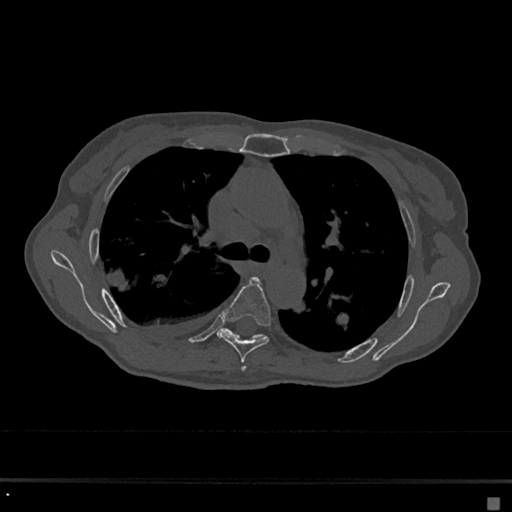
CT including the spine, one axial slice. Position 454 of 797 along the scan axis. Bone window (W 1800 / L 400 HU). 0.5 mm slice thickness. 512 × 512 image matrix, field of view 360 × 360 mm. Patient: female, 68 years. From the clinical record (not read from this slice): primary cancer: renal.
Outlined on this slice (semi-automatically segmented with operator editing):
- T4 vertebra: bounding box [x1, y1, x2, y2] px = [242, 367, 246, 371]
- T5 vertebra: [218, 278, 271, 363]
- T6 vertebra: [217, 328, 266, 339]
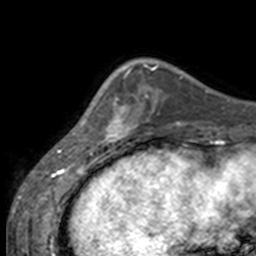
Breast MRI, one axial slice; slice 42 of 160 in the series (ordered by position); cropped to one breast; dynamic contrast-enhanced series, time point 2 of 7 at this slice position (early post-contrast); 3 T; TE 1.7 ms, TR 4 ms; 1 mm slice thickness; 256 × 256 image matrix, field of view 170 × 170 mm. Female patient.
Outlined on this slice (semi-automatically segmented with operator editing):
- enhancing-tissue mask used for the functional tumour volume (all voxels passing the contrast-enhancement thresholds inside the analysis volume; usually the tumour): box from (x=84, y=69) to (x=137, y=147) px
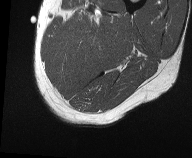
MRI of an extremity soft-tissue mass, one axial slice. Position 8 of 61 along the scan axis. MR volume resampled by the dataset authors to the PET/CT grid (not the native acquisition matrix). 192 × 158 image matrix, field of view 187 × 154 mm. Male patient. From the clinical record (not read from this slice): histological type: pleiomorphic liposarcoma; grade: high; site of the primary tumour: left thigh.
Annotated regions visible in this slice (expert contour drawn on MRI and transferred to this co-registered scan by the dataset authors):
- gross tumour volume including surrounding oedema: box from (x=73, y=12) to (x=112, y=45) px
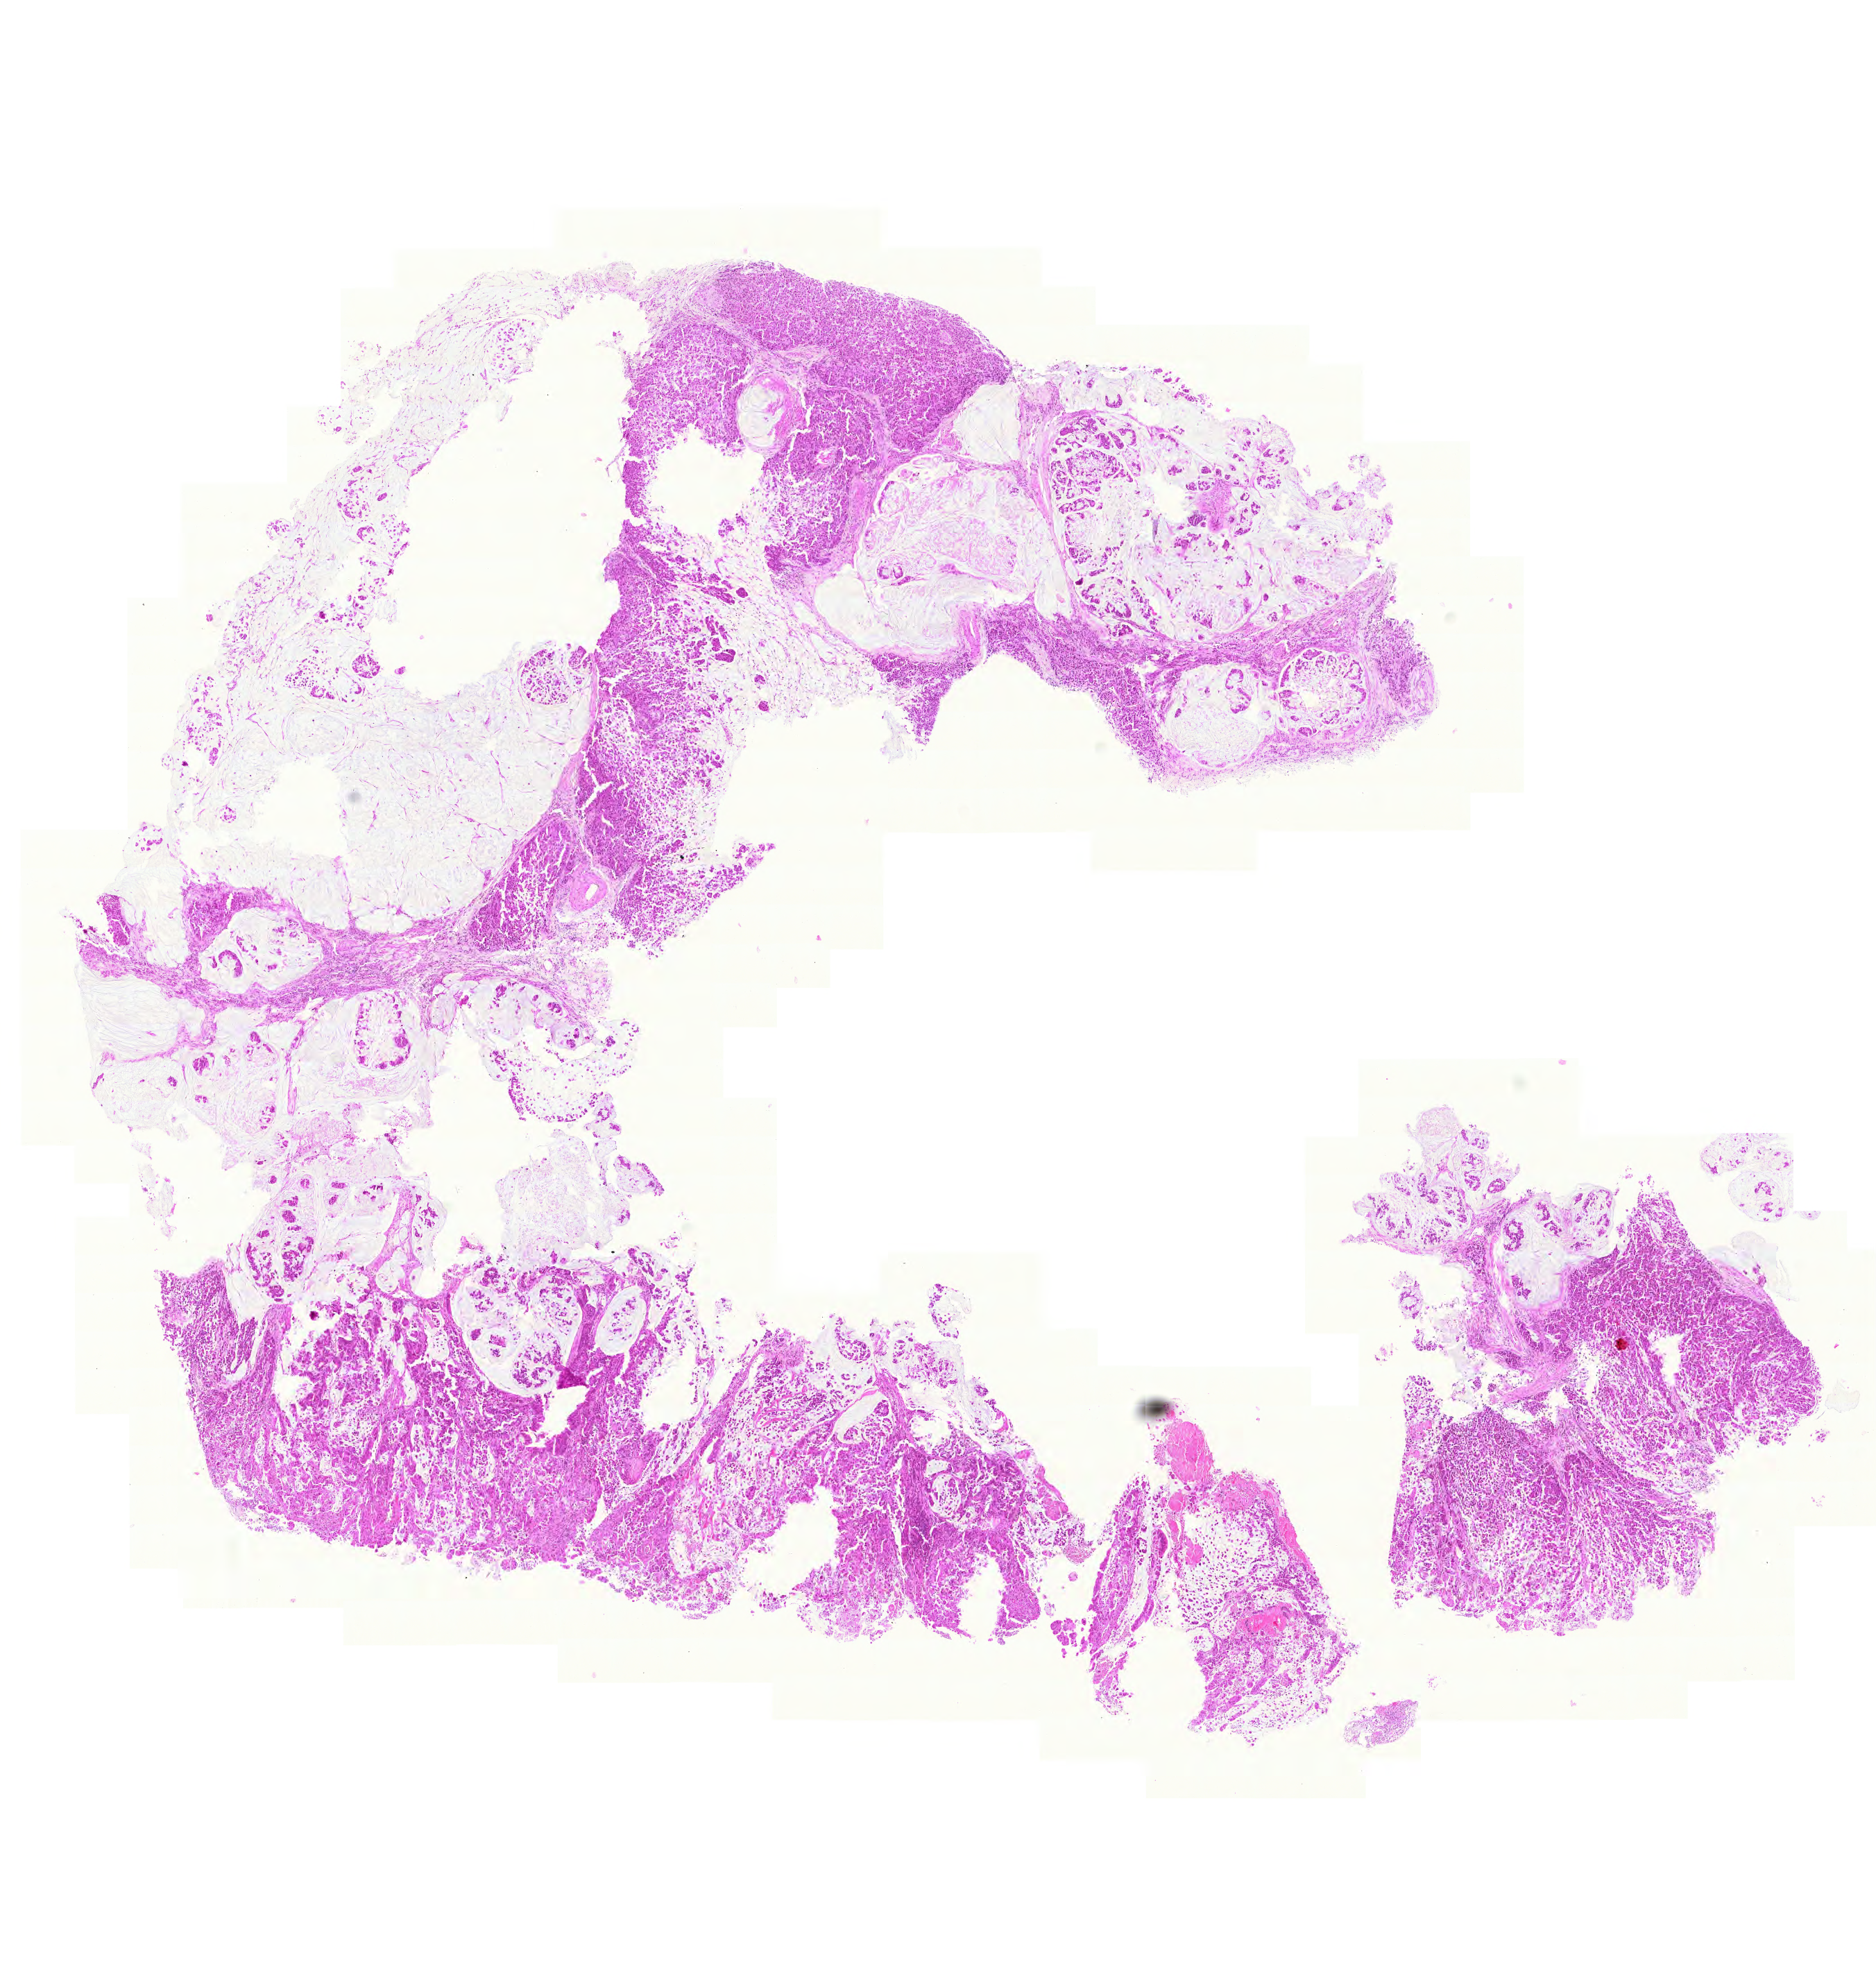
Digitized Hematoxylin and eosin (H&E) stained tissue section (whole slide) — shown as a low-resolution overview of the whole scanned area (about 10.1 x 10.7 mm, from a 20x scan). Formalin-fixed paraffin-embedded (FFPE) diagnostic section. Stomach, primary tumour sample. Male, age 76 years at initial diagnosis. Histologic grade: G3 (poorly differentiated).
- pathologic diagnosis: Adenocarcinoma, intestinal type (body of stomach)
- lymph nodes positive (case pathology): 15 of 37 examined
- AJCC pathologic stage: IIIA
--------
What to produce
If a line in the entries holds the string "type", copy it.

Task result
MRI of an extremity soft-tissue mass, one axial slice. Position 8 of 61 along the scan axis. MR volume resampled by the dataset authors to the PET/CT grid (not the native acquisition matrix). 192 × 158 image matrix, field of view 187 × 154 mm. Male patient. From the clinical record (not read from this slice): histological type: pleiomorphic liposarcoma; grade: high; site of the primary tumour: left thigh.
- pathologic diagnosis: Adenocarcinoma, intestinal type (body of stomach)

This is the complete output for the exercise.